*WHAT IS BEING ASKED:*
Beginning with the first line of the data below, extract each line up to and including the one containing "954 950 12.75". Copy them exactly and add nothing.

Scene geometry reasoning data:
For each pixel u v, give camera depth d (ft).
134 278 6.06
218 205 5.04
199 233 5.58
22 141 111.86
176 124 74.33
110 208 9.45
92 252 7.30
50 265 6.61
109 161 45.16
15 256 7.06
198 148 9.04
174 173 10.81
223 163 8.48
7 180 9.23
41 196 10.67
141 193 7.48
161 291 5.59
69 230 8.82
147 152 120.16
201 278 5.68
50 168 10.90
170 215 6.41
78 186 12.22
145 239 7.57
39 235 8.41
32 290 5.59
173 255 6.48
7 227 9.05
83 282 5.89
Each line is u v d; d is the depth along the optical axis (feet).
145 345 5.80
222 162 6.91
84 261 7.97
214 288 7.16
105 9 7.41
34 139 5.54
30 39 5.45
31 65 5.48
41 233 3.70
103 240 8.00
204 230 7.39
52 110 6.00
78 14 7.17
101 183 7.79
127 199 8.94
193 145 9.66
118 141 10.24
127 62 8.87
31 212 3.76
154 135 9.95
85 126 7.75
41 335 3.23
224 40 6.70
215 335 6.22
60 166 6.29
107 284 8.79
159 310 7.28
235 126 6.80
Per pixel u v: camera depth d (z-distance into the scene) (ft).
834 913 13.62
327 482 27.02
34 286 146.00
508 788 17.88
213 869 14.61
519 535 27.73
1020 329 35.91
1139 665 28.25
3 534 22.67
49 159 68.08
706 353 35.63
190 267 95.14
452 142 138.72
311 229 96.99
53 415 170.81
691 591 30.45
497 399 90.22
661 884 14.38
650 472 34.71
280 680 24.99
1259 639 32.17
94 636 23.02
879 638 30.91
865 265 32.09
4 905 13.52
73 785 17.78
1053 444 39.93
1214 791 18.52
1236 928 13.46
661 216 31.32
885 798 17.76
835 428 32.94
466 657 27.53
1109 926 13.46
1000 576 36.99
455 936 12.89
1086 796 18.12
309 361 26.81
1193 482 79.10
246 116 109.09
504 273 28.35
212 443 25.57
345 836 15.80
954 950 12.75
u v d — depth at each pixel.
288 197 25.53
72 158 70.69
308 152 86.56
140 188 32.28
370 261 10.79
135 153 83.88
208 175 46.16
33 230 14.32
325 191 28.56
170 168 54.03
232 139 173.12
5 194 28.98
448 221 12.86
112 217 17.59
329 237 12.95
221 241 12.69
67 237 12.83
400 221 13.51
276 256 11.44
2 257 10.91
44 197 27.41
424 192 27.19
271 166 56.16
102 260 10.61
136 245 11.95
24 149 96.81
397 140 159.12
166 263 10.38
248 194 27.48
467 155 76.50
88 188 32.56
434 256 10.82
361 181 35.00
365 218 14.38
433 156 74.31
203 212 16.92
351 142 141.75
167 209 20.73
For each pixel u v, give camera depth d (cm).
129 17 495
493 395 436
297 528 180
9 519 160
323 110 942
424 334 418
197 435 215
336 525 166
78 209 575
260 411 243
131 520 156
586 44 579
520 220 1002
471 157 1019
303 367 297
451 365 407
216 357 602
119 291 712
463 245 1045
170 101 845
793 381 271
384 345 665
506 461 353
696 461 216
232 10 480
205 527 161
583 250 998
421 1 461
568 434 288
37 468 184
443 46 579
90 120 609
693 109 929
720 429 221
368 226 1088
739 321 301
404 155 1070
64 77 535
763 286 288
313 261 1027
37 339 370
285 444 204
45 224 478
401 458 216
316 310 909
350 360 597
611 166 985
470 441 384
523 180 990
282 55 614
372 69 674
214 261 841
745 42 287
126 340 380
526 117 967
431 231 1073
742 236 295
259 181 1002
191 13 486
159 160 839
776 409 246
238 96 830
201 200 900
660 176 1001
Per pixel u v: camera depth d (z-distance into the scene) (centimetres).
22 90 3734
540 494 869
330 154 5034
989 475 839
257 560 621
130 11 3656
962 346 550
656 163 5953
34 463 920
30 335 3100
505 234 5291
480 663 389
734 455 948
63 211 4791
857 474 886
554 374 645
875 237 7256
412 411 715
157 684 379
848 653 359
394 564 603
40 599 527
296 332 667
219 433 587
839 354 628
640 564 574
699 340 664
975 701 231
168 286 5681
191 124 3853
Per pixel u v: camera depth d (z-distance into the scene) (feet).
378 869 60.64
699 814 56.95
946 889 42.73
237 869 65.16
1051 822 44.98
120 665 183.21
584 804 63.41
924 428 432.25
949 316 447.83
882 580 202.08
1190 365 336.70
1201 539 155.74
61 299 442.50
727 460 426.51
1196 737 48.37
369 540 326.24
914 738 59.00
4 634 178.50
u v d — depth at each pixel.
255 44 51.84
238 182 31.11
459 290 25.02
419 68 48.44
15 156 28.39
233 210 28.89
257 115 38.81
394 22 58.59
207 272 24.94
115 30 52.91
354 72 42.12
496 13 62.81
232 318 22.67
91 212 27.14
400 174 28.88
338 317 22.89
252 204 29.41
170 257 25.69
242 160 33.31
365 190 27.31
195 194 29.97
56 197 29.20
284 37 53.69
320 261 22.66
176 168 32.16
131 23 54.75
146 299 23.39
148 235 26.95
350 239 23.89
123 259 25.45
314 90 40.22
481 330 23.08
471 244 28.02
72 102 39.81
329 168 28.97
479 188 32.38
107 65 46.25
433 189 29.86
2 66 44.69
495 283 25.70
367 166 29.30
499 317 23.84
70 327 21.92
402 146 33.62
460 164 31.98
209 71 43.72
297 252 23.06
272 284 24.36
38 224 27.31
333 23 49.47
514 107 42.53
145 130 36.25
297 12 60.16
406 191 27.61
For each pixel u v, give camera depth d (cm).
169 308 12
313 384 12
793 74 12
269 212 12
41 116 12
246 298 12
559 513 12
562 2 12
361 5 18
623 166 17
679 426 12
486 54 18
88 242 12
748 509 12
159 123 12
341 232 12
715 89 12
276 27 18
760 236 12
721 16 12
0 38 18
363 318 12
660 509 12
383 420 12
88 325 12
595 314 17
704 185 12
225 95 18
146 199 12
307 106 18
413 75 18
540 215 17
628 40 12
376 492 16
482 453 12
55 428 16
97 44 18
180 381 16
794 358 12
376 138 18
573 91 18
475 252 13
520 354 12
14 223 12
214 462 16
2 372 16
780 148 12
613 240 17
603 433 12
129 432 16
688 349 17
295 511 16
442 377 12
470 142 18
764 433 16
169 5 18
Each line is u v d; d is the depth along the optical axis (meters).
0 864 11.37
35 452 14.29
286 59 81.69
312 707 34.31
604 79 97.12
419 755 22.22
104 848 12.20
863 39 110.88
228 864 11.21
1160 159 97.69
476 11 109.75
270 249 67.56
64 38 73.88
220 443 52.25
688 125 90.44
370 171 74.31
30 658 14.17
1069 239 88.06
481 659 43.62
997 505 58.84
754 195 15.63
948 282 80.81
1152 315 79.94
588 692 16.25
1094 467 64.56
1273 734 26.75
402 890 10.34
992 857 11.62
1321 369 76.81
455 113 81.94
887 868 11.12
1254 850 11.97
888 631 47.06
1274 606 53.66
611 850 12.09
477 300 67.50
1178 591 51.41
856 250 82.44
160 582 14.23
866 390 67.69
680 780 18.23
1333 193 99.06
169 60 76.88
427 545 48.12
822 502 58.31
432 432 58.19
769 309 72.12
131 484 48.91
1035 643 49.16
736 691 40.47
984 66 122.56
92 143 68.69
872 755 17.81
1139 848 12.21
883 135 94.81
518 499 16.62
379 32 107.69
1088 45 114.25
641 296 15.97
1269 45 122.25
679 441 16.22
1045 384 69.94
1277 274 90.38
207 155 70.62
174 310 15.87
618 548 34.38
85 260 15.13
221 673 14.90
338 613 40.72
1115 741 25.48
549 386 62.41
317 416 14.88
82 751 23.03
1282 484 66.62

*RESULT:*
For each pixel u v, give camera depth d (ft).
134 278 6.06
218 205 5.04
199 233 5.58
22 141 111.86
176 124 74.33
110 208 9.45
92 252 7.30
50 265 6.61
109 161 45.16
15 256 7.06
198 148 9.04
174 173 10.81
223 163 8.48
7 180 9.23
41 196 10.67
141 193 7.48
161 291 5.59
69 230 8.82
147 152 120.16
201 278 5.68
50 168 10.90
170 215 6.41
78 186 12.22
145 239 7.57
39 235 8.41
32 290 5.59
173 255 6.48
7 227 9.05
83 282 5.89
Each line is u v d; d is the depth along the optical axis (feet).
145 345 5.80
222 162 6.91
84 261 7.97
214 288 7.16
105 9 7.41
34 139 5.54
30 39 5.45
31 65 5.48
41 233 3.70
103 240 8.00
204 230 7.39
52 110 6.00
78 14 7.17
101 183 7.79
127 199 8.94
193 145 9.66
118 141 10.24
127 62 8.87
31 212 3.76
154 135 9.95
85 126 7.75
41 335 3.23
224 40 6.70
215 335 6.22
60 166 6.29
107 284 8.79
159 310 7.28
235 126 6.80
Per pixel u v: camera depth d (z-distance into the scene) (ft).
834 913 13.62
327 482 27.02
34 286 146.00
508 788 17.88
213 869 14.61
519 535 27.73
1020 329 35.91
1139 665 28.25
3 534 22.67
49 159 68.08
706 353 35.63
190 267 95.14
452 142 138.72
311 229 96.99
53 415 170.81
691 591 30.45
497 399 90.22
661 884 14.38
650 472 34.71
280 680 24.99
1259 639 32.17
94 636 23.02
879 638 30.91
865 265 32.09
4 905 13.52
73 785 17.78
1053 444 39.93
1214 791 18.52
1236 928 13.46
661 216 31.32
885 798 17.76
835 428 32.94
466 657 27.53
1109 926 13.46
1000 576 36.99
455 936 12.89
1086 796 18.12
309 361 26.81
1193 482 79.10
246 116 109.09
504 273 28.35
212 443 25.57
345 836 15.80
954 950 12.75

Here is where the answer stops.